Gifiti (also guifiti, giffidy, geffidee) is a rum-based bitters, made by soaking roots and herbs in rum. It is traditionally made by the Garifuna people of the Caribbean coast of Central America. Gifiti is traditionally used medicinally, with different compositions for men and women, but is also consumed recreationally, most commonly as shots. Color depends on composition; it is often green or brown. Is also well known as GIFITI because the inhabitants of the region say that it brings elements that raise the sexual libido. These are mixed with Alcohol, this way of drinking is currently known as Gifiti and it was patented in 2007. And it is one of the peculiarities of the region, nowadays there are several flavors of Gifiti and here are some recipes.

Composition
Recipes vary, but common ingredients are as follows.
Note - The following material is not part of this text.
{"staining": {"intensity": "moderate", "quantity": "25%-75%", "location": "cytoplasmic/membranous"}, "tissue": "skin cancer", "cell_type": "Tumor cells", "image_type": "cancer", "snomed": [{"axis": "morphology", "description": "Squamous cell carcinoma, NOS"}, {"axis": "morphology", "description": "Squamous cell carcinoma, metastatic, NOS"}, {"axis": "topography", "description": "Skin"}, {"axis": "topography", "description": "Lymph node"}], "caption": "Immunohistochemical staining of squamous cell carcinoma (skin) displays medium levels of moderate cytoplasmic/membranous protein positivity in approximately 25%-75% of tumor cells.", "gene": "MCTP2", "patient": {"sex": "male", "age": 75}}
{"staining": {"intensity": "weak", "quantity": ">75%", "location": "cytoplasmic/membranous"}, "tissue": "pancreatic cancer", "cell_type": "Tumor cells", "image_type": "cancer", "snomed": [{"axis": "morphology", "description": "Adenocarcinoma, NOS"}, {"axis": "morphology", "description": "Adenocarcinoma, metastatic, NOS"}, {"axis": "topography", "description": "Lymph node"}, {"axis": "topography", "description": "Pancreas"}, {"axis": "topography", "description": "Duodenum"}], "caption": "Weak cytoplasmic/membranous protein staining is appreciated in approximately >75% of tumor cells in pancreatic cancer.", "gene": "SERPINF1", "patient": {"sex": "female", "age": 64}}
Local ingredients include:
 Chrysobalanus icaco (coco plum)
 Guaco
 Morinda citrifolia (noni)
 Quassia amara (hombre grande, "big man"), particularly for men, as it is reputed to increase male sexual potency (erection strength and duration)
 Smilax ornata (Honduran sarsaparilla)
 Tagetes lucida
 Tilia
 Turnera diffusa (damiana)
 Uncaria tomentosa (vilcacora, cat's claw)

More familiar ingredients include:
 allspice (Pimenta dioica)
 anise
 clove (Syzygium aromaticum)
 chamomile
 garlic (Allium sativum)
 ginger
 whole cane sugar (panela)

Availability

Gifiti is common in areas with Garifuna people, notably Honduras, Belize, Guatemala, and Nicaragua. Gifiti is frequently made at home, with varying recipes. It is also available commercially, such as from Travellers Liquors of Belize.